Finalement, rêver, c’est aussi utiliser l’imaginaire pour adoucir la dure réalité. Et c’est ce que propose le puissant et troublant album Le lion de Jacob, paru chez Monsieur Ed. Il n’y a d’abord que des illustrations. Une chambre d’hôpital et un garçon dans un lit. Pâle. L’arrivée d’un lion, menaçant, sans pitié, qui déchiquette le lit et entraîne l’enfant dans un monde imaginaire où il est tantôt le ballon d’une équipe de moutons qui affronte les loups, tantôt le cobaye d’un lapin magicien qui le coupe en deux et le laisse ainsi, démuni.

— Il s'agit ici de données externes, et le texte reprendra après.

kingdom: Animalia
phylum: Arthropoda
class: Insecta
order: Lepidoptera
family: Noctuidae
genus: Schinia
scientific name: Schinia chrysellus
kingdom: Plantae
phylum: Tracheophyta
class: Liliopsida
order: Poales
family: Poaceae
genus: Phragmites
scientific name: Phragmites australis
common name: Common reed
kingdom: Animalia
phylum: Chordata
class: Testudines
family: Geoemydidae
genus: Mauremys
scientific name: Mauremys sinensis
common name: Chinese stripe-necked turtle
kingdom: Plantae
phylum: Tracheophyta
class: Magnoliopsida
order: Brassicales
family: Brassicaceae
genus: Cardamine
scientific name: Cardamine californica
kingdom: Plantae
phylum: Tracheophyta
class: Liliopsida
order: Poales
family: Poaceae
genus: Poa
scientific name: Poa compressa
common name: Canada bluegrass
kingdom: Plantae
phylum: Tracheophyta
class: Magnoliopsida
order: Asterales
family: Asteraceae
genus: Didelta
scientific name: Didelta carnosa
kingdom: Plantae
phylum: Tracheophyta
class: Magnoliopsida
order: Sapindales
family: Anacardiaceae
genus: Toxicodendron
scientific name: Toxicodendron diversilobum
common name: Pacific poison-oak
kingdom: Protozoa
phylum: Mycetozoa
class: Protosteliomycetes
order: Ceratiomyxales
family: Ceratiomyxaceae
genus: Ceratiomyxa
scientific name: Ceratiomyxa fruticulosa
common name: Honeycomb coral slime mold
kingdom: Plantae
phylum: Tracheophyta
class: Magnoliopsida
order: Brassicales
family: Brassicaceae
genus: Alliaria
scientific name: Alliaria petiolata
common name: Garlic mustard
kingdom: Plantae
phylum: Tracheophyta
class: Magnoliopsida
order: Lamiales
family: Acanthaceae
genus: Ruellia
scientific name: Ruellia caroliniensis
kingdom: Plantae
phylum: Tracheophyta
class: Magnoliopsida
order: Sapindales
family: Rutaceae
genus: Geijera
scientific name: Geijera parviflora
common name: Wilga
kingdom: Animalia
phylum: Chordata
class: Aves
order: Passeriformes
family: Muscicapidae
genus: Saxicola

« De son lit d’hôpital, Jacob observait la neige qui tourbillonnait dans le ciel gris. Il avait l’air triste. […] D’habitude ceux qui ont ce que j’ai, ils meurent, pas vrai? demanda Jacob. »

L’arrivée du texte présente le décor : le garçon est gravement malade. Seul dans sa chambre, il a peur. De mourir, de souffrir. Mais Brami, l’infirmière africaine à son chevet, lui raconte l’histoire du dénicheur, un animal qui pourra le protéger, le ramener même si les docteurs le perdent en cours de route. Et Jacob replonge dans les rêves, à la recherche de celui qui sera son protecteur. Mais comment le reconnaître? Et pendant que Jacob cherche, son corps se bat contre la maladie…

Écrit par Russell Hoban, grand auteur anglais décédé en 2011, et mis en image par Alexis Deacon, cet album n’est pas facile d’approche, mais il récompense ceux qui s’immergent dans son texte et ses illustrations en offrant une histoire intemporelle et forte qui nourrit l’imaginaire tout en montrant à quel point les rêves et notre façon d’y croire peuvent avoir un impact. On en ressort nourri à notre tour, ayant envie de découvrir « notre » endroit secret et notre dénicheur, même sans maladie… C’est la force des auteurs qui savent si bien jouer avec l’imaginaire!